Let Freedom Sing: Paul Robeson – His Words, His Music A Tribute, with bass-baritone James C Martin, pianist Lynn Raley
September 27 @ 4:00 pm - 5:30 pm EDT
$25 – $35
[image: Paul Robeson | James C Martin]
Paul Robeson — singer, athlete, actor, activist — embodied all the promise of America at its best. He used his art as a weapon of justice and, as a global citizen, he spoke truth to power, heedless of the personal cost. “Artists are the gatekeepers of truth,” he once said. “We are civilization’s radical voice.” Fifty years after his passing, his magnificent voice still rings out, entreating us all to fight the good fight. Bass-baritone James C Martin, with Lynn Raley at the piano, celebrates a true American patriot with a program of Robeson’s best-loved songs and his bravest words, spoken in a tumultuous time when many turned against him.
The program also features a world première by David Amram with Augusta Read Thomas, Chen Shih-hui, Erik Santos, Robert Wellington Pound, and Maria Thompson Corley and others setting words by Paul’s friend and fellow activist Langston Hughes honoring Robeson.
James C Martin and Lynn Raley. Photo: Sten HartmanPaul Robeson by Karsh 1941
By the time of his death in 1976, Paul Robeson had been all but invisible for more than a decade, persecuted and driven into internal exile by 1950s paranoia. Despite the FBI’s best attempts to erase him from the history books, Robeson’s spirit and his voice live on. A renaissance man – a professional football player and lawyer as well as an actor and singer – he used his voice to speak out against injustice wherever he saw it, and to sing out for the dispossessed, whatever the personal cost.
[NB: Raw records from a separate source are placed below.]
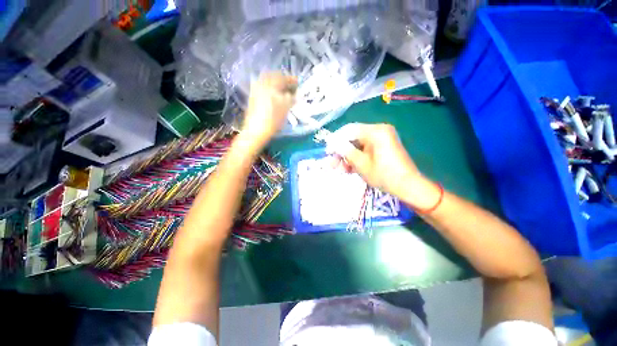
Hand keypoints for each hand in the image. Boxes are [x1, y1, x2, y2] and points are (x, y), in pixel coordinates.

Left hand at [240, 73, 296, 148]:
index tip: (298, 83)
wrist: (256, 130)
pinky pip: (263, 87)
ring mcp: (255, 90)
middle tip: (290, 87)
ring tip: (283, 92)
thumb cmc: (273, 119)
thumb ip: (291, 98)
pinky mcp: (253, 97)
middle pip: (274, 77)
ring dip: (276, 85)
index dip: (291, 80)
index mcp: (270, 84)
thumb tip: (293, 94)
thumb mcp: (286, 108)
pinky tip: (275, 96)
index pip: (283, 77)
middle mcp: (261, 84)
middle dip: (283, 80)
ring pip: (267, 82)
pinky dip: (270, 89)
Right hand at [328, 123, 439, 209]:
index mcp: (375, 131)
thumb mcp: (361, 163)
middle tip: (332, 163)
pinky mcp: (383, 146)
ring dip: (348, 156)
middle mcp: (379, 130)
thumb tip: (333, 143)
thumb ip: (345, 151)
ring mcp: (382, 138)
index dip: (336, 140)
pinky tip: (349, 168)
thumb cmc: (384, 175)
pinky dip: (357, 157)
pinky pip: (365, 149)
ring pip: (358, 145)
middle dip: (341, 151)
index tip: (327, 150)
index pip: (349, 130)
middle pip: (353, 138)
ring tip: (339, 169)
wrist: (407, 186)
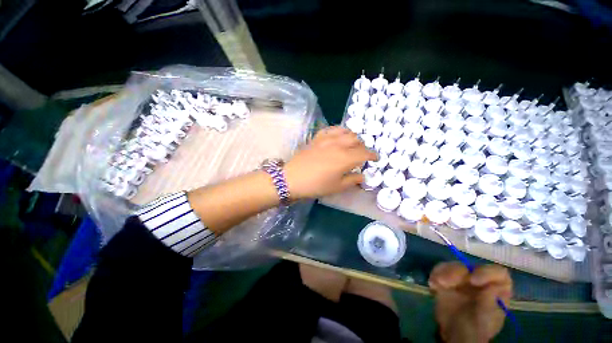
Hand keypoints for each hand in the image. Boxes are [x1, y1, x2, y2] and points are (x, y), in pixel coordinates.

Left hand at [284, 126, 376, 199]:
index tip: (376, 159)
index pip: (364, 153)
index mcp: (345, 158)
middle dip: (363, 147)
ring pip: (345, 131)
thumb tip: (362, 175)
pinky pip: (331, 129)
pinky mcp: (317, 138)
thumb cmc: (316, 185)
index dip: (373, 155)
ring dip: (352, 137)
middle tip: (361, 155)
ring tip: (351, 144)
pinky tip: (337, 137)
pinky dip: (338, 131)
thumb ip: (352, 180)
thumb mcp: (337, 187)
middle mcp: (338, 145)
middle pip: (356, 140)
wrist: (292, 178)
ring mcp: (327, 139)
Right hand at [429, 262, 512, 342]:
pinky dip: (435, 274)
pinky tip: (433, 286)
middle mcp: (481, 279)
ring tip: (435, 284)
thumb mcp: (487, 319)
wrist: (456, 333)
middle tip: (444, 282)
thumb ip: (489, 304)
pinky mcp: (448, 278)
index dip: (486, 272)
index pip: (498, 272)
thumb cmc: (477, 327)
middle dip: (456, 272)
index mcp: (498, 287)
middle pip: (470, 267)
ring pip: (453, 266)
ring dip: (443, 273)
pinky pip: (440, 269)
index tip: (473, 281)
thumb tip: (491, 287)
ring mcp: (464, 278)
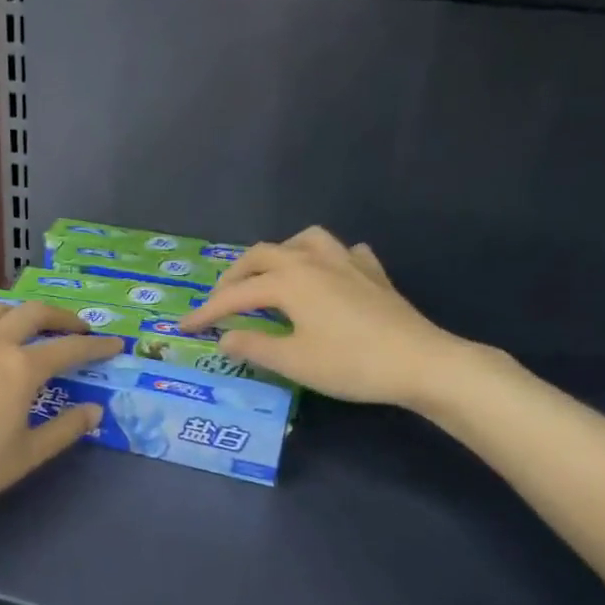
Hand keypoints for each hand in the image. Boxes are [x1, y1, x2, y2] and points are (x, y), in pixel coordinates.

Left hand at [0, 300, 120, 527]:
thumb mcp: (27, 456)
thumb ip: (65, 429)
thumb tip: (94, 410)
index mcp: (20, 368)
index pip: (69, 348)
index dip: (96, 345)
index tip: (115, 344)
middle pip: (32, 313)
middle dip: (61, 316)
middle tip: (75, 328)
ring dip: (17, 314)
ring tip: (25, 328)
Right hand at [181, 227, 480, 411]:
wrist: (420, 362)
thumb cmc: (350, 363)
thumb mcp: (293, 361)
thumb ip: (253, 346)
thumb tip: (224, 337)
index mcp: (288, 281)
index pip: (236, 294)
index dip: (207, 311)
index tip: (184, 327)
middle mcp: (312, 261)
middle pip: (263, 255)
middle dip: (236, 275)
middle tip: (222, 299)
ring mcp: (347, 262)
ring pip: (304, 241)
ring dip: (280, 253)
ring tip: (271, 275)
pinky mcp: (373, 274)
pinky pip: (343, 253)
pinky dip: (326, 260)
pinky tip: (328, 276)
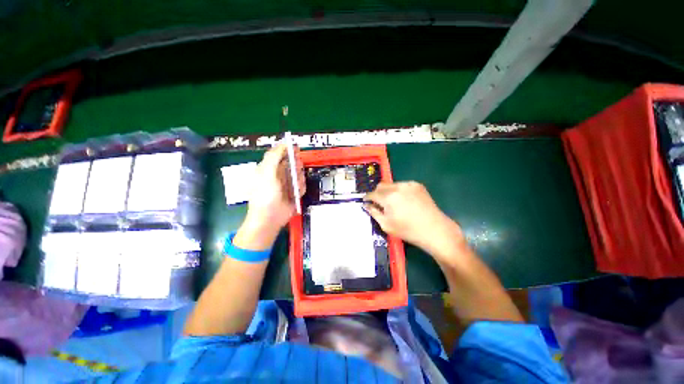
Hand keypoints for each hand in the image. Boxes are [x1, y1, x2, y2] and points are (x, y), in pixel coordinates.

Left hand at [236, 144, 304, 249]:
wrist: (270, 218)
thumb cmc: (265, 195)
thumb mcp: (267, 173)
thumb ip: (273, 157)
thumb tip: (283, 145)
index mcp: (269, 168)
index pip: (279, 154)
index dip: (287, 150)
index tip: (296, 148)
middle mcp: (278, 175)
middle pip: (291, 163)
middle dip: (296, 166)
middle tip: (297, 169)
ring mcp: (287, 184)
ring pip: (298, 175)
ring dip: (299, 179)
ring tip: (294, 186)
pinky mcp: (294, 193)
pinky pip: (302, 186)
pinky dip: (300, 188)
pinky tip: (296, 194)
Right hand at [363, 181, 465, 258]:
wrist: (435, 230)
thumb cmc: (408, 230)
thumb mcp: (386, 225)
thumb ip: (374, 213)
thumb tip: (366, 205)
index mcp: (388, 197)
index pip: (372, 194)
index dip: (367, 197)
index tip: (366, 201)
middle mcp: (397, 187)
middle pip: (380, 186)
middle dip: (377, 193)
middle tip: (378, 203)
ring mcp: (409, 184)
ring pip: (391, 184)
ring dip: (388, 191)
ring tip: (393, 203)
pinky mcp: (417, 185)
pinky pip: (402, 185)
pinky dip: (399, 190)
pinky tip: (404, 200)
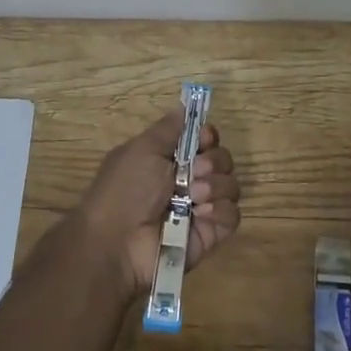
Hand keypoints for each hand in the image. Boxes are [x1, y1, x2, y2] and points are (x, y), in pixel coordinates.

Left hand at [77, 108, 239, 298]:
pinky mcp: (211, 234)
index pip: (206, 140)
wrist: (117, 243)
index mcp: (170, 160)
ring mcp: (201, 209)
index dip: (208, 136)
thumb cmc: (124, 190)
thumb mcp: (141, 150)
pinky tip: (201, 214)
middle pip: (222, 159)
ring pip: (231, 185)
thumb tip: (185, 107)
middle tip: (193, 172)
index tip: (203, 139)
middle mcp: (189, 181)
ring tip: (193, 196)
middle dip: (211, 161)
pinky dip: (220, 210)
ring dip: (215, 185)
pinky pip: (233, 214)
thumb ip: (167, 129)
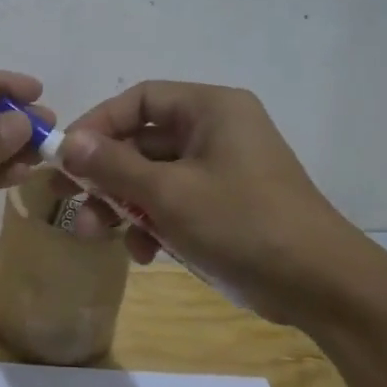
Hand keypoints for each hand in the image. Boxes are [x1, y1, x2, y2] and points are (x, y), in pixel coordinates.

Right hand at [56, 81, 386, 325]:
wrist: (321, 286)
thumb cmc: (242, 224)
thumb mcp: (168, 194)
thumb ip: (112, 166)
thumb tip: (66, 142)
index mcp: (211, 109)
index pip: (139, 100)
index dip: (97, 124)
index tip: (64, 156)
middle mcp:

Robeson’s rise to stardom is rooted in the avant-garde and bohemian culture of 1920s Greenwich Village. In 1924, he was cast as the lead in Eugene O'Neill's All God's Chillun Got Wings at the Provincetown Playhouse, a performance that launched his illustrious theatrical career. In 1925, he gave the first concert dedicated to African-American songs at the Greenwich Village Theater on West 4th Street, with George Gershwin among the audience. And in 1926, he posed nude for sculptor Antonio Salemme in his studio on Washington Square North.
In a church which has long been a beacon of justice and civil rights, acclaimed bass-baritone James Martin celebrates the art and activism of a musical hero with a concert taking inspiration from his celebrated 1958 Carnegie Hall performance of songs and theatrical monologues.